Parts of the exercise:
a) In the forum thread about wood from Norm, what does norman vandyke say in reply to being thanked for his offering?
b) Carry on writing the forum thread about wood from Norm from the point where it stops.

Extract to read:
::::::::

Randy, I got some of this wood from Norm, it is really beautiful stuff. You won't be disapointed with it. I can't wait to see what you make from it. 
Don't forget pix!!!

And thank you @norman vandyke for such a generous offering. You rock!!!

Reactions: Like 1


----------



## norman vandyke (Nov 5, 2015)

ripjack13 said:


> Randy, I got some of this wood from Norm, it is really beautiful stuff. You won't be disapointed with it. I can't wait to see what you make from it.
> Don't forget pix!!!
> 
> And thank you @norman vandyke for such a generous offering. You rock!!!


It won't be the last.

Reactions: +Karma 1


----------



## RandyB (Nov 5, 2015)

norman vandyke said:


> It won't be the last.



That is good news

Reactions: Agree 1


----------



## CWS (Nov 6, 2015)

::::::::

Data extracts:
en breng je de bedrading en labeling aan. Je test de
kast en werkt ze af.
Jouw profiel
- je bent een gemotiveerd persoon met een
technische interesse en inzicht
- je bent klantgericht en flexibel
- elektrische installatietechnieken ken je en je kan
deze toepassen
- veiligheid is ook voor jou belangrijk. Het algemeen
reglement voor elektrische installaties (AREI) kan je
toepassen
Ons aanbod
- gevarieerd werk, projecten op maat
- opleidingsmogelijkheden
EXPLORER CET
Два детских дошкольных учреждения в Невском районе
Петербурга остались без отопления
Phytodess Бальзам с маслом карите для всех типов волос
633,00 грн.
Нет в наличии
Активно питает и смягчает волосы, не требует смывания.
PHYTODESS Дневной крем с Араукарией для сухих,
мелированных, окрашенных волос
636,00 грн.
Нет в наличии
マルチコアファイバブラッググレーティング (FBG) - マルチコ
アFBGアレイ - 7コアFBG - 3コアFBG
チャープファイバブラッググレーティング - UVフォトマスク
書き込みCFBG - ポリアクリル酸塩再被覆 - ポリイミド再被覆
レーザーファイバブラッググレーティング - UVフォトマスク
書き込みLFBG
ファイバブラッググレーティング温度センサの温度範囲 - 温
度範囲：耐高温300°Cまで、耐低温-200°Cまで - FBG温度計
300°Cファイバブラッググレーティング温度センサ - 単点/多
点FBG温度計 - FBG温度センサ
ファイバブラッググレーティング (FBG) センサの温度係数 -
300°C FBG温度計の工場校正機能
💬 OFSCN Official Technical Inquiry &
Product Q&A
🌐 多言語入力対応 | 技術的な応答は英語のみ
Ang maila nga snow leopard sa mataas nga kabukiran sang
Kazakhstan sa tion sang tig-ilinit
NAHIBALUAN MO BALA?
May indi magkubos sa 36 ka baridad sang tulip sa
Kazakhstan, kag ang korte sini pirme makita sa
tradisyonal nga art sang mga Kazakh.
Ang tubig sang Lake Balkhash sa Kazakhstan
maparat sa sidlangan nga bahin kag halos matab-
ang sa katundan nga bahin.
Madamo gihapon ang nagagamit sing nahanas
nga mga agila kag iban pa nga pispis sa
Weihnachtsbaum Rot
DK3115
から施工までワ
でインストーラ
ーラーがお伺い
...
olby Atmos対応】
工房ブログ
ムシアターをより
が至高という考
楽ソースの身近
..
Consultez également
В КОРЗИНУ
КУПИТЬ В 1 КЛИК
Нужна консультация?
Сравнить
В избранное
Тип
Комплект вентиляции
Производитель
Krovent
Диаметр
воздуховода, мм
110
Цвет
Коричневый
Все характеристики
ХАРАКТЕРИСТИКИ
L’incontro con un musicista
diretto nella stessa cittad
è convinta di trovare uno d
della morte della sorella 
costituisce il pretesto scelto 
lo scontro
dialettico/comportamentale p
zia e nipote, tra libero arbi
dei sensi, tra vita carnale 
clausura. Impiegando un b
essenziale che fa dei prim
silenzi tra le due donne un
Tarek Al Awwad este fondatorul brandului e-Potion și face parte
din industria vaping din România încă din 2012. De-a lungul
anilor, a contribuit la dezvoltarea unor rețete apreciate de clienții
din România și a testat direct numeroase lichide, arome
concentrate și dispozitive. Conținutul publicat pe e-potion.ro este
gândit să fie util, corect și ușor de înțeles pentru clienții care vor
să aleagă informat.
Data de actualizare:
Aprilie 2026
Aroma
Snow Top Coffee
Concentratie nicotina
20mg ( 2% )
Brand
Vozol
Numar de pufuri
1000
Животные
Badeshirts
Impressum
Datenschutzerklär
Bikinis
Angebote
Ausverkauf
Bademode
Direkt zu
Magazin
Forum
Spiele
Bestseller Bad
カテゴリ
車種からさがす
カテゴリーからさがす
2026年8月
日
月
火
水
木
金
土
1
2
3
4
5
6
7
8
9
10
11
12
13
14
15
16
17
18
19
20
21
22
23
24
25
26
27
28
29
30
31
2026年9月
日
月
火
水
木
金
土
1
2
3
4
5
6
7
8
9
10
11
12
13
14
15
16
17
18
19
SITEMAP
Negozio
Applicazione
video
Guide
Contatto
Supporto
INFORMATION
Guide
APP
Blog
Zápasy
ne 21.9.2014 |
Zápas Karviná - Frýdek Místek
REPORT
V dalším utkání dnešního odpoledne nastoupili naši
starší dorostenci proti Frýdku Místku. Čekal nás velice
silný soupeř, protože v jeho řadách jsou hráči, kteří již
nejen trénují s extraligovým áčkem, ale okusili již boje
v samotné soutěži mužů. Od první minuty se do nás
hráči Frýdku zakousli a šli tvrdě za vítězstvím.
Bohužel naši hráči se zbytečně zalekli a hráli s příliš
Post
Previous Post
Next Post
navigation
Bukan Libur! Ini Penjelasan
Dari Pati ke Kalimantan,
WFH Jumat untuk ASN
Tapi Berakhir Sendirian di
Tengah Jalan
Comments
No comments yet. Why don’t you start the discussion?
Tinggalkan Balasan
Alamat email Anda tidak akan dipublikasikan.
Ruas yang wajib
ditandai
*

::::::::

Task-by-task answers:
a) "It won't be the last."

b)
Good score Randy. Very nice box of wood Norm. Thanks for donating to a great forum.
Curt

Reactions: Thank You! 1


----------



## RandyB (Nov 10, 2015)

A box o wood arrived on my desk this afternoon!
This sure is some awesome wood. Going to be like a kid waiting for Christmas while this is drying out!

Many thanks again for such a fantastic offering!

Reactions: Thank You! 1


----------



## CWS (Nov 10, 2015)

Merry Christmas Randy.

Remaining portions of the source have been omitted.